The task: In the entries that follow, the lines from the line containing "Sort G, T and" up to and including the line containing "EM sections xy, xy-40, xy-80, xy-120, xy-160, xy-200, in" must be copied exactly, with pictures omitted.

Excerpted records:

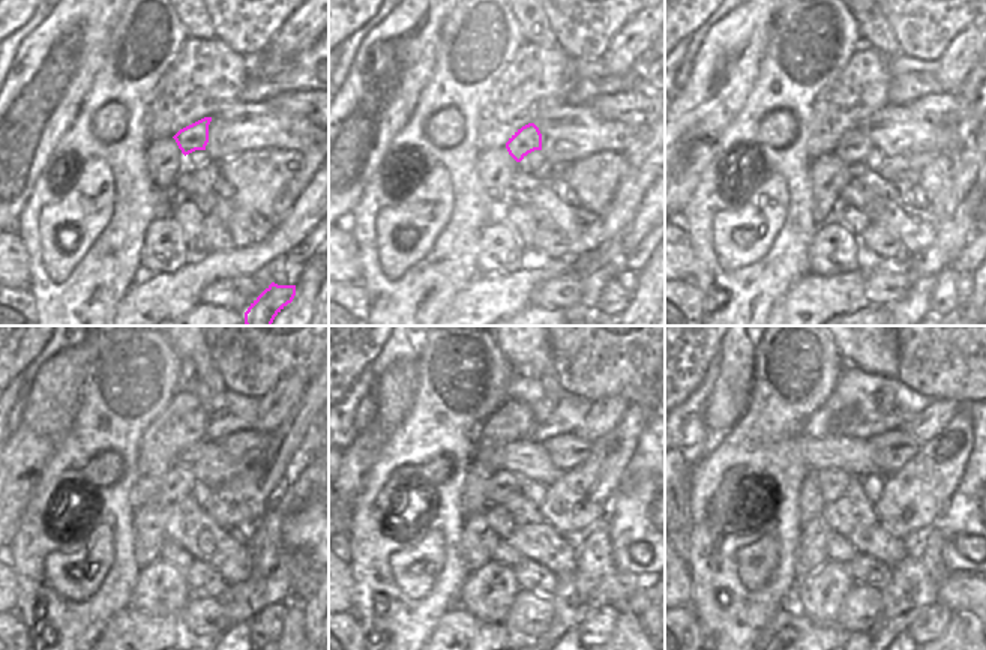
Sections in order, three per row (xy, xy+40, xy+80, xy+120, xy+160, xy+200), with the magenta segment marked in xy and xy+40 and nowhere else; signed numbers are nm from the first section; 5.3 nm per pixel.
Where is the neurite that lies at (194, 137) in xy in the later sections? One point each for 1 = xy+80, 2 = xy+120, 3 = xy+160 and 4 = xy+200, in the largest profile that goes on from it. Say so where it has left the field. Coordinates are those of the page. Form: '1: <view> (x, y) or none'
1: xy+80 (854, 146)
2: xy+120 (177, 484)
3: xy+160 (509, 484)
4: xy+200 (842, 478)

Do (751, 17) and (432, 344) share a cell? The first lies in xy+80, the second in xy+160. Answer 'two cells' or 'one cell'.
two cells

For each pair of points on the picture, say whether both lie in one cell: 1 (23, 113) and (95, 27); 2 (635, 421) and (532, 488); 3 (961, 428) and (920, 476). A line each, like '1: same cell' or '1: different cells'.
1: same cell
2: different cells
3: same cell

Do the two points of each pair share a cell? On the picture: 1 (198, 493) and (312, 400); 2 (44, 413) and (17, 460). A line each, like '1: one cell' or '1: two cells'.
1: two cells
2: one cell

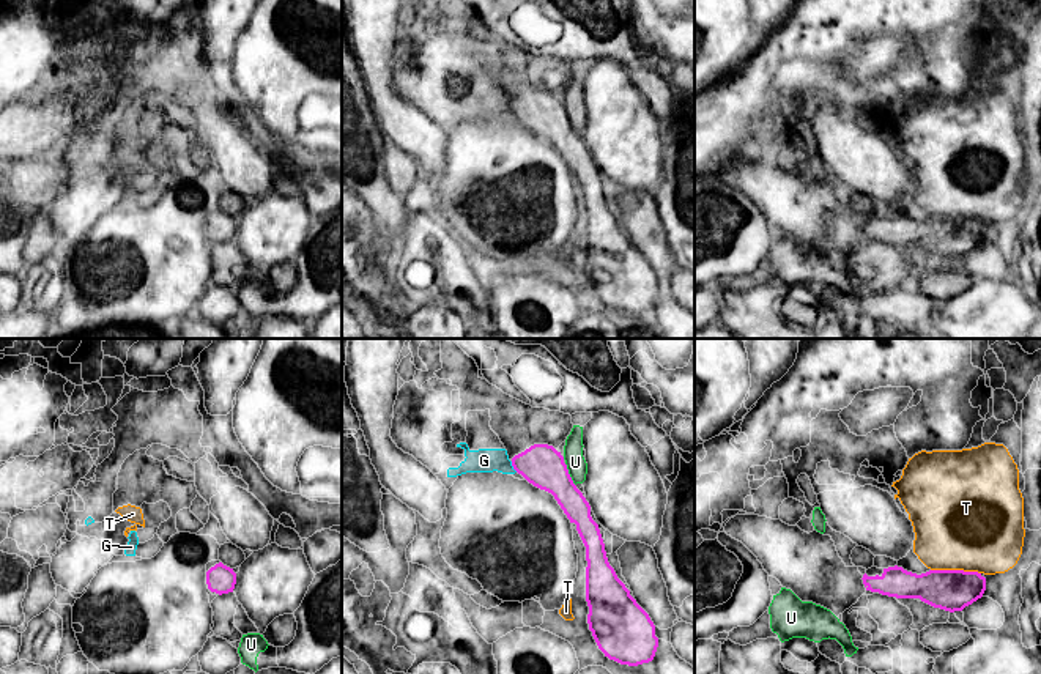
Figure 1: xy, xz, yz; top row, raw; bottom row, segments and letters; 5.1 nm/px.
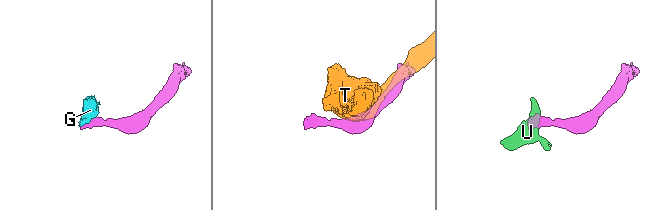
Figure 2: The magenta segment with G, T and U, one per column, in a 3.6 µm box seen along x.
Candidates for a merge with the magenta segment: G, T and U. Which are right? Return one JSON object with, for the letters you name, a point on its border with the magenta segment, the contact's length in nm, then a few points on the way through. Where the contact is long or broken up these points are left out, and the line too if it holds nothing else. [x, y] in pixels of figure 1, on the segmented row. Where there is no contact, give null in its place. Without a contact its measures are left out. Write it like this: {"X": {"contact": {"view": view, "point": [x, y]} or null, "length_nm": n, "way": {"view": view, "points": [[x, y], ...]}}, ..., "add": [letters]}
{"add": []}

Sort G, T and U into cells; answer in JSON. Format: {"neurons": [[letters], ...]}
{"neurons": [["G"], ["T"], ["U"]]}

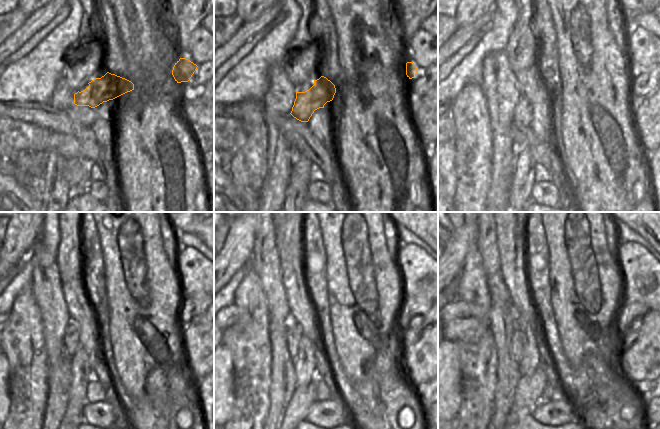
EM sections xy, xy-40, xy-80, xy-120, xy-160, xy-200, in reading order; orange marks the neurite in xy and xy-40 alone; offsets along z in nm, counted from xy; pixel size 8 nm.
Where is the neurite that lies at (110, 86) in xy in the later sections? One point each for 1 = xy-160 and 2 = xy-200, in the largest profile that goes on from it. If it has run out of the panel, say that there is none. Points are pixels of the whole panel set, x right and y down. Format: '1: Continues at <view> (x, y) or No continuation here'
1: Continues at xy-160 (295, 330)
2: Continues at xy-200 (516, 340)

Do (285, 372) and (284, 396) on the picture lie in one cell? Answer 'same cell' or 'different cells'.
same cell

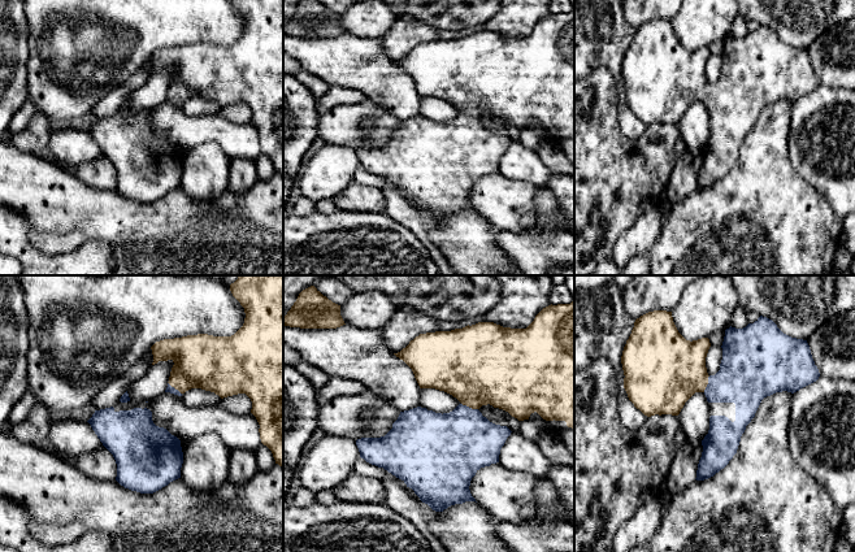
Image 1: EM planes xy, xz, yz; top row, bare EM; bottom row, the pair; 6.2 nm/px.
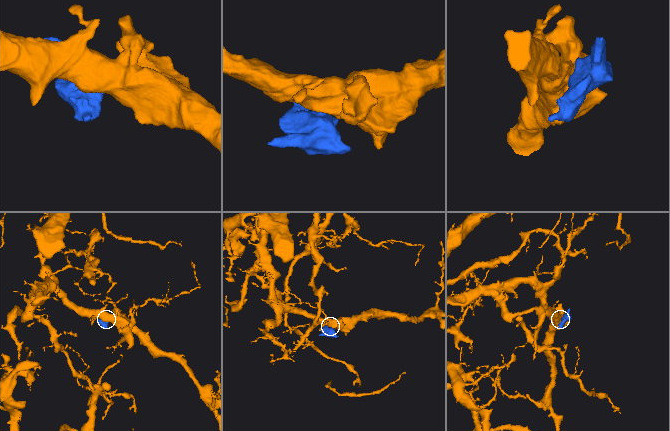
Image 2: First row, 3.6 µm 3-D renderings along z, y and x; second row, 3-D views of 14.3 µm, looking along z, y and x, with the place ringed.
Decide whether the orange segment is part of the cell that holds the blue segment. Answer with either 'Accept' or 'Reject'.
Accept

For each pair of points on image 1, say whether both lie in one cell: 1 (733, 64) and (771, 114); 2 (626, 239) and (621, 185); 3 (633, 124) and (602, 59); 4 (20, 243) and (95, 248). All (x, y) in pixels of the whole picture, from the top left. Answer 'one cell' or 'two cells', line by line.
1: two cells
2: two cells
3: one cell
4: one cell

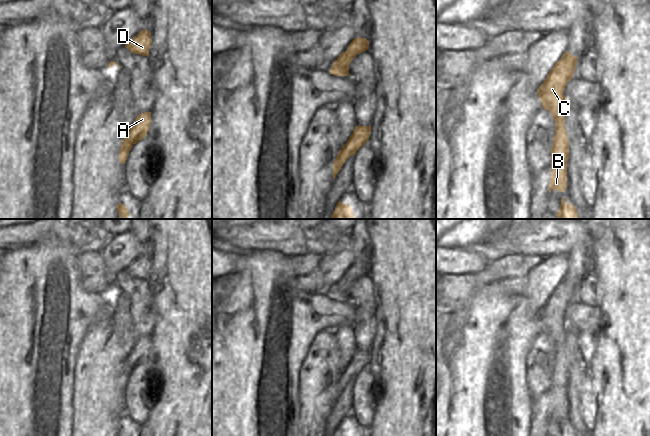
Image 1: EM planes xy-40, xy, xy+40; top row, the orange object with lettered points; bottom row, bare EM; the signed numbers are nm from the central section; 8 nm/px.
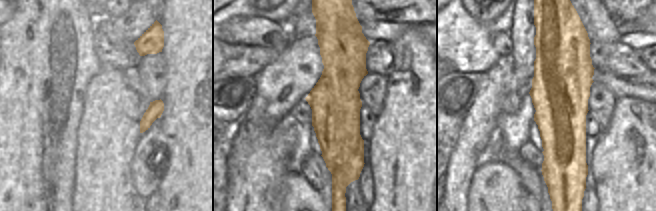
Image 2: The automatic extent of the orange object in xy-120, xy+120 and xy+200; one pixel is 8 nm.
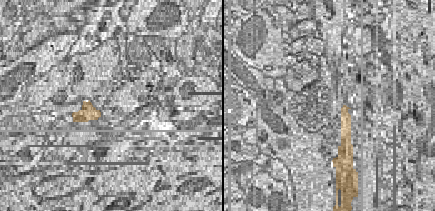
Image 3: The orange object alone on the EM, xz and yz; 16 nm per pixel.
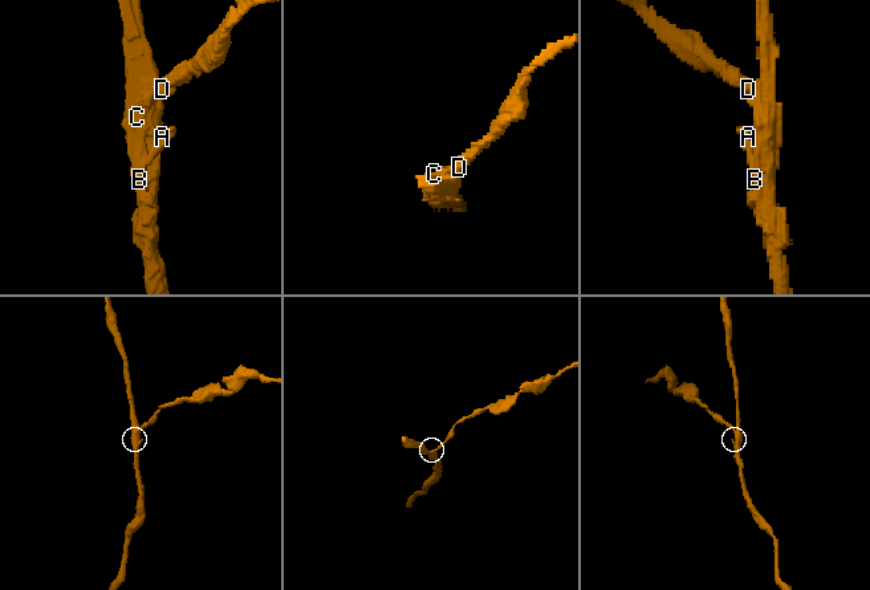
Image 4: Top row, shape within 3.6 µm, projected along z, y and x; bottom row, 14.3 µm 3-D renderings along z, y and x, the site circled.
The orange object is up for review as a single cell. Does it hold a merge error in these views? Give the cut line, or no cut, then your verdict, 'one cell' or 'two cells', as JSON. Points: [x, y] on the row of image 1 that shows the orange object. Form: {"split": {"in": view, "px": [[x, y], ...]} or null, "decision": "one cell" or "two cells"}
{"split": {"in": "xy+40", "px": [[555, 65], [563, 67], [569, 64], [572, 67], [573, 73]]}, "decision": "two cells"}

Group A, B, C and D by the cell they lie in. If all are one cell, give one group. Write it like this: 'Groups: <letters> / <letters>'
Groups: A B C / D

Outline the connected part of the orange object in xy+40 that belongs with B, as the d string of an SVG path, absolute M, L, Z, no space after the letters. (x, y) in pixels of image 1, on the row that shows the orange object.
M566 64L563 68L554 66L545 81L537 90L537 95L555 121L555 135L551 147L551 181L552 190L564 192L567 187L567 161L569 159L569 140L565 129L565 113L572 107L563 95L566 84L574 76L573 67Z

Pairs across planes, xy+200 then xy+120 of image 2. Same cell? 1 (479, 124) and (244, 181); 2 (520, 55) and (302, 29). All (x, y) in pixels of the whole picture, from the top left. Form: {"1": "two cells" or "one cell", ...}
{"1": "two cells", "2": "one cell"}

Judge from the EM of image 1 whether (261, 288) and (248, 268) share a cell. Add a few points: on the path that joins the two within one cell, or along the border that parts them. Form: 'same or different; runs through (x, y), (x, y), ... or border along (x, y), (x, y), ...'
same; runs through (261, 283), (253, 273)

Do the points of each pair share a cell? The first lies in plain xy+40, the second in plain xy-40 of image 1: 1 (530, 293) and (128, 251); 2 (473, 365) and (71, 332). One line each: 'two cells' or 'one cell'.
1: one cell
2: one cell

Final answer:
Sort G, T and U into cells; answer in JSON. Format: {"neurons": [[letters], ...]}
{"neurons": [["G"], ["T"], ["U"]]}

EM sections xy, xy-40, xy-80, xy-120, xy-160, xy-200, in reading order; orange marks the neurite in xy and xy-40 alone; offsets along z in nm, counted from xy; pixel size 8 nm.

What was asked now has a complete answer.